NYHA class was independently associated with the combined endpoint (HR = 2.133; P = .04), NT-proBNP (HR = 1.655; P < .001) and impaired RV function (HR = 2.36; P = .001), Dalos and colleagues found.
“Clinically meaningful therapeutic interventions should target body weight, [LV] stiffness and concomitant pulmonary vascular disease,” the researchers wrote.
Obesity a factor
In an accompanying editorial, Dalane W. Kitzman, MD, of the department of cardiovascular medicine and section on geriatrics and gerontology at Wake Forest School of Medicine in Winston-Salem, North Carolina, and Sanjiv J. Shah, MD, of the division of cardiology, department of medicine, Feinberg Cardiovascular Research Institute, Northwestern University Feinberg School of Medicine, wrote that one of the most novel findings was the link between increased BMI and worsening NYHA class and that “BMI is a key contributor to symptoms of breathlessness in patients with HFpEF.
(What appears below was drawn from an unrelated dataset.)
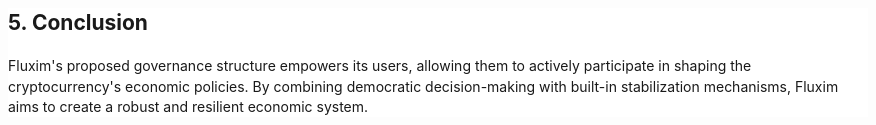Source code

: ## 5. Conclusion

Fluxim's proposed governance structure empowers its users, allowing them to actively participate in shaping the cryptocurrency's economic policies. By combining democratic decision-making with built-in stabilization mechanisms, Fluxim aims to create a robust and resilient economic system.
“Increased adiposity promotes inflammation, hypertension, insulin resistance and dyslipidemia, and also impairs diastolic, systolic, arterial, skeletal muscle and physical function, all of which are abnormal in patients with HFpEF and contribute to its pathophysiology,” Kitzman and Shah wrote. “Unfortunately, obesity has not only been overlooked as a potentially pivotal factor in HFpEF pathophysiology and treatment, it has been actively avoided.” – by Tracey Romero
Disclosure: The researchers report no relevant financial disclosures. Kitzman reports receiving consulting fees from AbbVie, Actavis, Corvia Medical, GlaxoSmithKline, Merck, Regeneron and Relypsa; receiving grant funding from Novartis; and owning stock in Gilead Sciences and Relypsa. Shah reports receiving funding from Actelion, AstraZeneca and Novartis, and consulting fees from AstraZeneca, Bayer, Merck and Novartis.